The self-perception theory has about two major postulates. The first description of the theory puts it that an individual is bale to recognize his initial attitudes by inferring to his earlier behavior and or the circumstances that led to the behavior. In essence, the first postulation puts it that the behavioral patterns do not follow free will, instead, they follow a set of predetermined decisions and behaviors that lead to those attitudes. In the same way, the second postulation holds it that's those individuals with a significantly low degree of self-inspection in determining their attitudes are more likely to look at prior behavior and circumstances to determine their attitudes for the decisions made (Bem, 1980). In essence, the second postulation renders the individual as an outside observer of their own behavior. The external examination in turn aid in the examination of behavior leading to the attitudes held. The self-perception theory boarders on subjects on the philosophy of mind and several marketing psychology subjects as will be observed in the experiments used to express the theory.
The first article examines the two major analysis approaches to the theory.
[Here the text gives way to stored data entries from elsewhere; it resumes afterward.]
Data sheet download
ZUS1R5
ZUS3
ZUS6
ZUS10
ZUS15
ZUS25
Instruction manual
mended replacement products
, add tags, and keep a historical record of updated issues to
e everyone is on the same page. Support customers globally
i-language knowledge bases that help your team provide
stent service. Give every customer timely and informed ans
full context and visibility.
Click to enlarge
Consequently, the first approach to the self-perception theory leads to the ontogeny of self-attributions. In the ontogeny of self-attributions, an instance is given where a child requires an adult to point out items and name them uniquely in order for the child to identify uniquely with the items. The instance is characterized to be one using external items to receive meaning. However, the same child receives other internal stimuli that cannot be explained by external description. For this reason, the self-perception ontogeny description puts it that the child will use external explanations to know the internal stimuli. An example is 'butterflies in the stomach'. Another approach used is self-perception postulates. The self-perception postulates examine the way people use external explanations to describe emotions and behavior (Bem, 1980). It is a postulation that supports the external examination phenomenon where an individual introspects through introspection. The point is the reason the self-perception theory is counter-intuitive.
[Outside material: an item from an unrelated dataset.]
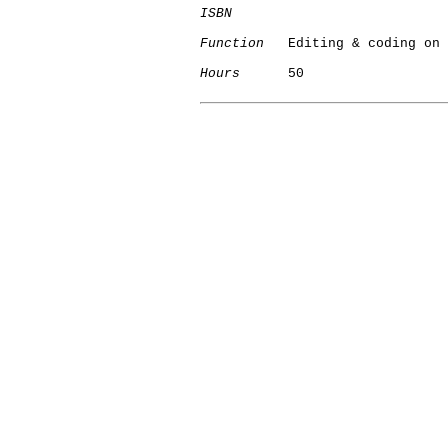
ISBN
Function
   Editing & coding on 
Hours
      50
On the other hand, the second article is an examination of the self-perception theory versus the dynamic learning theory. Essentially, the article explores the postulation that individuals are more likely to remember the rewards and decisions they made during the events but are not likely to remember the intrinsic motives that led to the events (Swank, 2006). The author tries to put it that motivations are mostly due to past experiences. For instance, individuals decide that they like to read by reviewing past data on their reading habits and then decide that they do read and therefore like to read. The second article's purpose is to show that the self-perception theory is more useful in education than in other contexts.
The methods used by both articles are experiential methods. Most of the self-perception theory analysis methods were through analysis methods where analytics were conducted by philosophy of the mind methods. However, both papers cite experimental instances that show the self-perception theory. The first experiment saw participants answering questions in the presence of a light, an amber light for truth and green for lying about the question. In essence, the participants were expected to answer truthfully when the light was amber and lie when it was green. The control for the experiments was to ask questions even when the light was not expected to be used (Bem, 1980). In retrospect, the experiments showed that the emotions held by individual could be affected by outside stimuli. The lights showed the reference behavioral points that the individuals could use to know the motives for their decisions. The experiment is characterized the cartoon experiment. Another experiment described in the second paper was on listening to a recording. The experiment was designed by Daryl Bem, the originator of the self-perception theory. In the experiment, participants are given a recording and told that the recorder had been paid a dollar in the first instance and 20 dollars in the second instance. The listeners then determine that the actors had been more passionate on the dollar pay than the other on 20. In this way, the listeners are able to tell the level of enjoyment each actor when recording (Swank, 2006). In the same way, the actors were able to examine their level of enjoyment by using the external rating of the listeners.
A number of studies have confirmed the self-perception theory. One of the described studies is the one done in the year 2006 by Tiffany Into and Colleagues. It was an experiment that induced external stimuli by making participants smile by putting a pencil on the mouth. The experiment showed that those induced to smile had less implicit prejudice to black faces than those shown white faces only without induction. Another specific example of the self-perception theory is one given by Bailenson of Stanford University. Bailenson used head gear to show some participants avatars of themselves exercising; others were shown other people exercising while others were shown their avatars standing still. The ones who saw themselves exercising and losing weight by the minute spent ten more minutes in the work-out room than the other participants. The examples show the evidence of the external view of oneself explained by the self-perception theory.
Bem. P. (1980).Self-perception. New York: John Wiley & Sons Publishing.
Swank. H. O. (2006). The Self-Perception Theory Versus a Dynamic Learning Model. Erasmus University Rotterdam and Tinbergen Institute Press.